Here are a few tips to help turn that resolution into a habit:
- Where possible, bring time and/or place into the equation. It is easier to train the brain to repeat an action if it is associated with a particular time or place. For example, if you repeatedly go for a run as soon as you’re back from work, your mind starts to associate entering your home after work as a cue to go running. While you may have an off day now & then, it is more likely that you end up doing what your subconscious is urging you to do.
- Try to form a new habit, or replace an old one. It is significantly easier to train your mind to accept a new habit, than to ditch an old one. Battling a late-night snacking problem? Instead of trying (and possibly failing) at abstaining, try to train yourself to respond differently. So whenever you feel the urge to snack, drink a glass of water instead. Better yet, do 30 jumping jacks!

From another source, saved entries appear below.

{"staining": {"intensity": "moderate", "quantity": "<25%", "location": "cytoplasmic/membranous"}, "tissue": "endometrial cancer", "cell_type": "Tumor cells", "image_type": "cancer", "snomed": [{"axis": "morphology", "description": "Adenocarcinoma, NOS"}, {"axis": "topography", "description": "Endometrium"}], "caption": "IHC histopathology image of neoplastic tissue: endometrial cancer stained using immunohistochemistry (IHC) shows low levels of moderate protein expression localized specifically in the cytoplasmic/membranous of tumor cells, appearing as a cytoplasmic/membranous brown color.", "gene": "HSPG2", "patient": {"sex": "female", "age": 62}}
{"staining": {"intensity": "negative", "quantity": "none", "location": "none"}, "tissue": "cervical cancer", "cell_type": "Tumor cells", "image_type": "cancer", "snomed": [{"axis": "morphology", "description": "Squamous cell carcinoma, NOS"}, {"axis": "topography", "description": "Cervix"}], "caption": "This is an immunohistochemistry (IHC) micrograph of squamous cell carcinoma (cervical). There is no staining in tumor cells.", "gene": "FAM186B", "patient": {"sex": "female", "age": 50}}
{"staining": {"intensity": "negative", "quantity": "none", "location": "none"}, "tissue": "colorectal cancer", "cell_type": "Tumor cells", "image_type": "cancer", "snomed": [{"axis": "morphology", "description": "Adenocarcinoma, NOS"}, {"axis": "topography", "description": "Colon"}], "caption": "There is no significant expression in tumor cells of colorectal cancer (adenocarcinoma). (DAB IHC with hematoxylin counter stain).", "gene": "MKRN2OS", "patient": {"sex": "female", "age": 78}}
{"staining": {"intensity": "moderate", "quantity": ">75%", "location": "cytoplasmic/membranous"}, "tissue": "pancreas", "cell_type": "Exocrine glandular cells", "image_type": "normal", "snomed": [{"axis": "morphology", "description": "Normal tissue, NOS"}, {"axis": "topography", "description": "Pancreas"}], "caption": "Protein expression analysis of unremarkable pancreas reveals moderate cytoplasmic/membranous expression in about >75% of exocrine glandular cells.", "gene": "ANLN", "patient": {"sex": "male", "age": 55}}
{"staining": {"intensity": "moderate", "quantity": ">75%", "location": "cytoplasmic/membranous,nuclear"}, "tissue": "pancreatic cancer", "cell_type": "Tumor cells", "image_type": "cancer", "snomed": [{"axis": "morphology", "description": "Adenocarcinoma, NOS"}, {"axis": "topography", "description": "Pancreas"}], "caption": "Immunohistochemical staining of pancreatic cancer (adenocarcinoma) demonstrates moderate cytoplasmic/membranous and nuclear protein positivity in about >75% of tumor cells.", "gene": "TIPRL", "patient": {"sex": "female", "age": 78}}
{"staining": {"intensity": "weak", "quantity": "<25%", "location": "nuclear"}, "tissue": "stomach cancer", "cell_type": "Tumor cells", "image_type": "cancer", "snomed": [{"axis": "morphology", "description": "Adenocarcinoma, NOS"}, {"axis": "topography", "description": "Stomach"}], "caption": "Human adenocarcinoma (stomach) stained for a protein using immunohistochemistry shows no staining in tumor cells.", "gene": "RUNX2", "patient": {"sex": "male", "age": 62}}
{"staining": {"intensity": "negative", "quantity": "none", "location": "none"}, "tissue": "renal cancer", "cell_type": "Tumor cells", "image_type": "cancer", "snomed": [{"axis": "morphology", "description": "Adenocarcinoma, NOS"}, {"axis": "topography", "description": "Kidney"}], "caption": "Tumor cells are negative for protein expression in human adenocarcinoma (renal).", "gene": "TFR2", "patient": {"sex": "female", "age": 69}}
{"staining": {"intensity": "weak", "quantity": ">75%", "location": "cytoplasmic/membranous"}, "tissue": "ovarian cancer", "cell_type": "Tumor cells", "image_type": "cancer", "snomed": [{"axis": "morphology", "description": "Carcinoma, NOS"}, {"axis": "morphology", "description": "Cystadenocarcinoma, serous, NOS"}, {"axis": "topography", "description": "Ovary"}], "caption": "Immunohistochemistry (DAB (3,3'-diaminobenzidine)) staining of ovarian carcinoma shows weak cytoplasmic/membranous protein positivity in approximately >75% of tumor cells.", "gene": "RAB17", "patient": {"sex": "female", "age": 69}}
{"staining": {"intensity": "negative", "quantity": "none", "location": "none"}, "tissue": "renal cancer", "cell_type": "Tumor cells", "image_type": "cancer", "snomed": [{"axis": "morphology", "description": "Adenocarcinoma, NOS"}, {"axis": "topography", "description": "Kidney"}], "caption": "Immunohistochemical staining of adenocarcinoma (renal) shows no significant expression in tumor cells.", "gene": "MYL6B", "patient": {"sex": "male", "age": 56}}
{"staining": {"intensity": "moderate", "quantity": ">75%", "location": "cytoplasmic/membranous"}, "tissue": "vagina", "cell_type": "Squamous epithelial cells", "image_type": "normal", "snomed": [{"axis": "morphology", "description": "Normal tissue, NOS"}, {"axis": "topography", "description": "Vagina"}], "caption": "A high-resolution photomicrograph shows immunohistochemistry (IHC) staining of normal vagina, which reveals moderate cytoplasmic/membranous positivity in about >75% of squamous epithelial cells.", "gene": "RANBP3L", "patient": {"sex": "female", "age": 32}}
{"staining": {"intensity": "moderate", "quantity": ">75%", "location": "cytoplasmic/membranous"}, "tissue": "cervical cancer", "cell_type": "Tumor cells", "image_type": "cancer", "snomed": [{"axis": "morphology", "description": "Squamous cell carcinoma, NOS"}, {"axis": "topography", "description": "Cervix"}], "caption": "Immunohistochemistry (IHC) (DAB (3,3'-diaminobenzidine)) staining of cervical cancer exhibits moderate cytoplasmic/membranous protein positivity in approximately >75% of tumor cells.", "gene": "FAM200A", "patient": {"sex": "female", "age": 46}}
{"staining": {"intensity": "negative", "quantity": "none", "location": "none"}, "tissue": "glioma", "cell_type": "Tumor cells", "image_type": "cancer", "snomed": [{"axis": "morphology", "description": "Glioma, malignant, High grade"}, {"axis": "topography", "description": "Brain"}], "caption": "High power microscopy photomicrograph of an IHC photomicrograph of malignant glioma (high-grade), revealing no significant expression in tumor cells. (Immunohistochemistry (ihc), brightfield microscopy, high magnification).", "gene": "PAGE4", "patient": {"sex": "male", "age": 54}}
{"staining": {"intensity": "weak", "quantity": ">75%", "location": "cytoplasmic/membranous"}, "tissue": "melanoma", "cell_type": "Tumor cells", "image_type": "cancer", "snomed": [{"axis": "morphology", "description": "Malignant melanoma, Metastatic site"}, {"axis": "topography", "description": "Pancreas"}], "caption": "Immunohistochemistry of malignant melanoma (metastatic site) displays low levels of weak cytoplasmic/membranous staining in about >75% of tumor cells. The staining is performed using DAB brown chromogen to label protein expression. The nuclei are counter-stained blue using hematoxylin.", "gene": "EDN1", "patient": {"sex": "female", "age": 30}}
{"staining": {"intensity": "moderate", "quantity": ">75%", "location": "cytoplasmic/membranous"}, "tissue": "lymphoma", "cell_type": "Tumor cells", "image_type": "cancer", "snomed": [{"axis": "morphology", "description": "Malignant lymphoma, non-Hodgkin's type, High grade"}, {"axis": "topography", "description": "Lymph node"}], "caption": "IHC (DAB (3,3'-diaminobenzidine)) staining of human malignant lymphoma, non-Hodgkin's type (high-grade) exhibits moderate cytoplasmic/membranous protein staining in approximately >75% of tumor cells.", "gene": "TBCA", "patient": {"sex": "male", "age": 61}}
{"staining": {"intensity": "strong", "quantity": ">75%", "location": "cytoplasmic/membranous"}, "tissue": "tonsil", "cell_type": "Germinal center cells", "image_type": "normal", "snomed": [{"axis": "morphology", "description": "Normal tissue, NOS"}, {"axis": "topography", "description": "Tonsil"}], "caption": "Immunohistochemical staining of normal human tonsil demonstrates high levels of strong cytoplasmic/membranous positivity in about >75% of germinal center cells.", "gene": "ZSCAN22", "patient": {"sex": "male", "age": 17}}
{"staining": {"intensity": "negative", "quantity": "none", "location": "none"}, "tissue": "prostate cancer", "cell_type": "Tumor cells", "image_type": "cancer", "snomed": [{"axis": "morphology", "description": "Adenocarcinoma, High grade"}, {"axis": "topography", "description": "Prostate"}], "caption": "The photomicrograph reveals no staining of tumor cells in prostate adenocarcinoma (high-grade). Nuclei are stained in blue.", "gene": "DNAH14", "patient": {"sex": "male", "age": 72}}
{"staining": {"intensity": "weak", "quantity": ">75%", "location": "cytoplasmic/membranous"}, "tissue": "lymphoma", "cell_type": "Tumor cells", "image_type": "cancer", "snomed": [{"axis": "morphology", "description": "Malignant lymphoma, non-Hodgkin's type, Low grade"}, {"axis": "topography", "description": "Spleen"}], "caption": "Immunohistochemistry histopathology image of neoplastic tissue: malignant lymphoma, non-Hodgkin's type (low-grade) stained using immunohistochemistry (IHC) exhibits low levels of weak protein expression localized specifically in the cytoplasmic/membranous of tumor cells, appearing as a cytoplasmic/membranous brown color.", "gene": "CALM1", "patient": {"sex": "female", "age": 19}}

- Crush the cue. If you can ascertain a certain cue that triggers a negative habit that you’re trying to be rid of, your chances of quashing the habit are considerably higher. Take for instance, an urge to buy a packet of chips as you wait for the train or bus home from work. Once you’ve identified the trigger, it’s easier to anticipate the unwanted habit and prepare yourself for it. Instead, make sure you prepare a small snack box ahead of time (ideally from home) with an assortment of fruit and/or nuts. You still snack, but you’ve battled the unhealthy part of it.
- Allow yourself an off day. While it’s ideal to stick to your endeavours unwaveringly, it is all too normal to slip up once or twice. Don’t beat yourself up about it. Give yourself permission to make mistakes, and devise strategies to get you back on track.
- Embrace a longer timeline. If you’re going to obsess over the 21-day (or however long) deadline, you’re setting yourself up for failure. Understand and consciously accept that it may take longer, sometimes up to 40 or even 60 days. Commit to focusing on the habit, rather than the deadline.
- Get a wingman. Having someone who keeps you motivated and accountable can be a great kick in the pants, especially on days you’re feeling close to quitting. Accountability is one the biggest reasons TwitterGetsFitter has worked as well as it has, as its 200+ participants will agree.
At the end of the day, however, it is important to realise that what matters isn’t how long it takes you to change your life. Your outcome is determined by your commitment to the process, regardless of its duration. Even Aristotle defined excellence as a habit.
You can’t determine whether it’ll take 21 days or 200 until you get moving on Day 1.